◆ The data
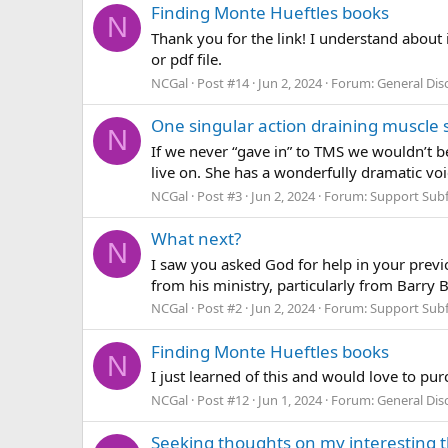
Finding Monte Hueftles books
N
Thank you for the link! I understand about i
or pdf file.
NCGal
Post #14
Jun 2, 2024
Forum:
General Di
One singular action draining muscle 
N
If we never “gave in” to TMS we wouldn’t b
live on. She has a wonderfully dramatic voi
NCGal
Post #3
Jun 2, 2024
Forum:
Support Sub
What next?
N
I saw you asked God for help in your pre
from his ministry, particularly from Barry 
NCGal
Post #2
Jun 2, 2024
Forum:
Support Sub
Finding Monte Hueftles books
N
I just learned of this and would love to pur
NCGal
Post #12
Jun 1, 2024
Forum:
General Di
Seeking thoughts on my interesting 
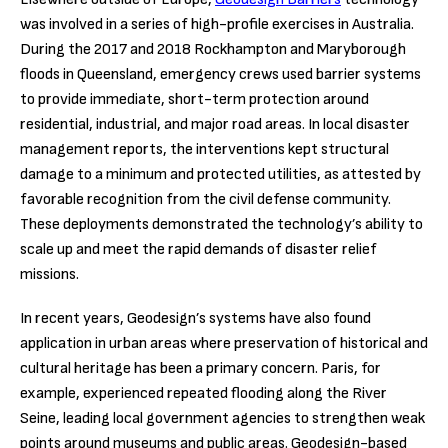
was involved in a series of high-profile exercises in Australia.
During the 2017 and 2018 Rockhampton and Maryborough
floods in Queensland, emergency crews used barrier systems
to provide immediate, short-term protection around
residential, industrial, and major road areas. In local disaster
management reports, the interventions kept structural
damage to a minimum and protected utilities, as attested by
favorable recognition from the civil defense community.
These deployments demonstrated the technology’s ability to
scale up and meet the rapid demands of disaster relief
missions.
In recent years, Geodesign’s systems have also found
application in urban areas where preservation of historical and
cultural heritage has been a primary concern. Paris, for
example, experienced repeated flooding along the River
Seine, leading local government agencies to strengthen weak
points around museums and public areas. Geodesign-based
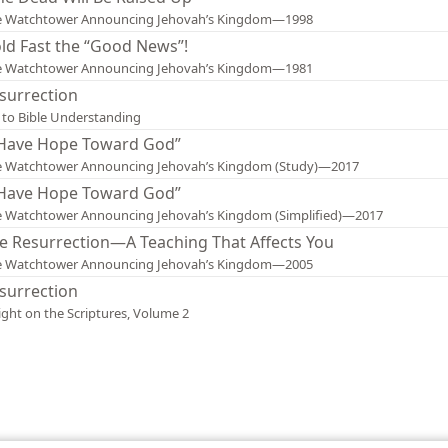
e Watchtower Announcing Jehovah’s Kingdom—1998
ld Fast the “Good News”!
e Watchtower Announcing Jehovah’s Kingdom—1981
surrection
 to Bible Understanding
 Have Hope Toward God”
e Watchtower Announcing Jehovah’s Kingdom (Study)—2017
 Have Hope Toward God”
 Watchtower Announcing Jehovah’s Kingdom (Simplified)—2017
e Resurrection—A Teaching That Affects You
e Watchtower Announcing Jehovah’s Kingdom—2005
surrection
ight on the Scriptures, Volume 2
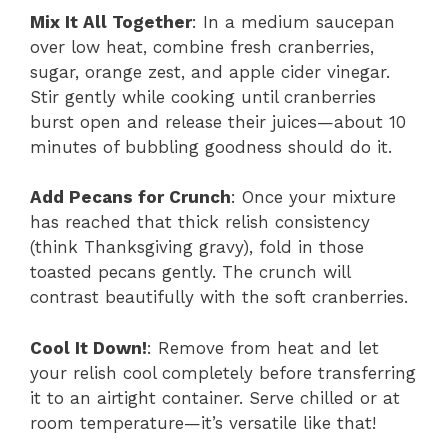
Mix It All Together
: In a medium saucepan
over low heat, combine fresh cranberries,
sugar, orange zest, and apple cider vinegar.
Stir gently while cooking until cranberries
burst open and release their juices—about 10
minutes of bubbling goodness should do it.
Add Pecans for Crunch
: Once your mixture
has reached that thick relish consistency
(think Thanksgiving gravy), fold in those
toasted pecans gently. The crunch will
contrast beautifully with the soft cranberries.
Cool It Down!
: Remove from heat and let
your relish cool completely before transferring
it to an airtight container. Serve chilled or at
room temperature—it’s versatile like that!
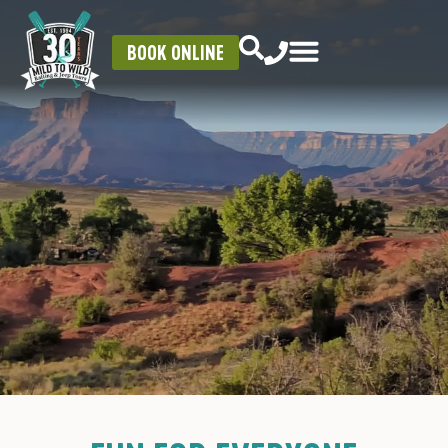
BOOK ONLINE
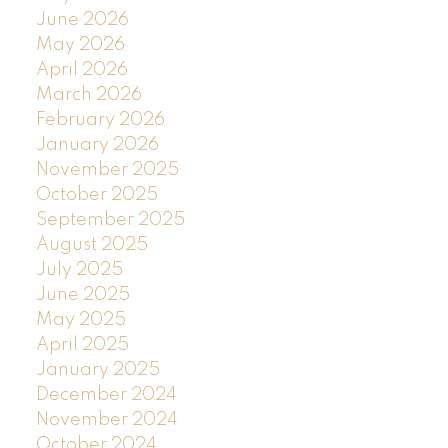
June 2026
May 2026
April 2026
March 2026
February 2026
January 2026
November 2025
October 2025
September 2025
August 2025
July 2025
June 2025
May 2025
April 2025
January 2025
December 2024
November 2024
October 2024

◆ Work instruction
Say only how many lines among the entries above contain the string "around".

◆ Solution to this problem
2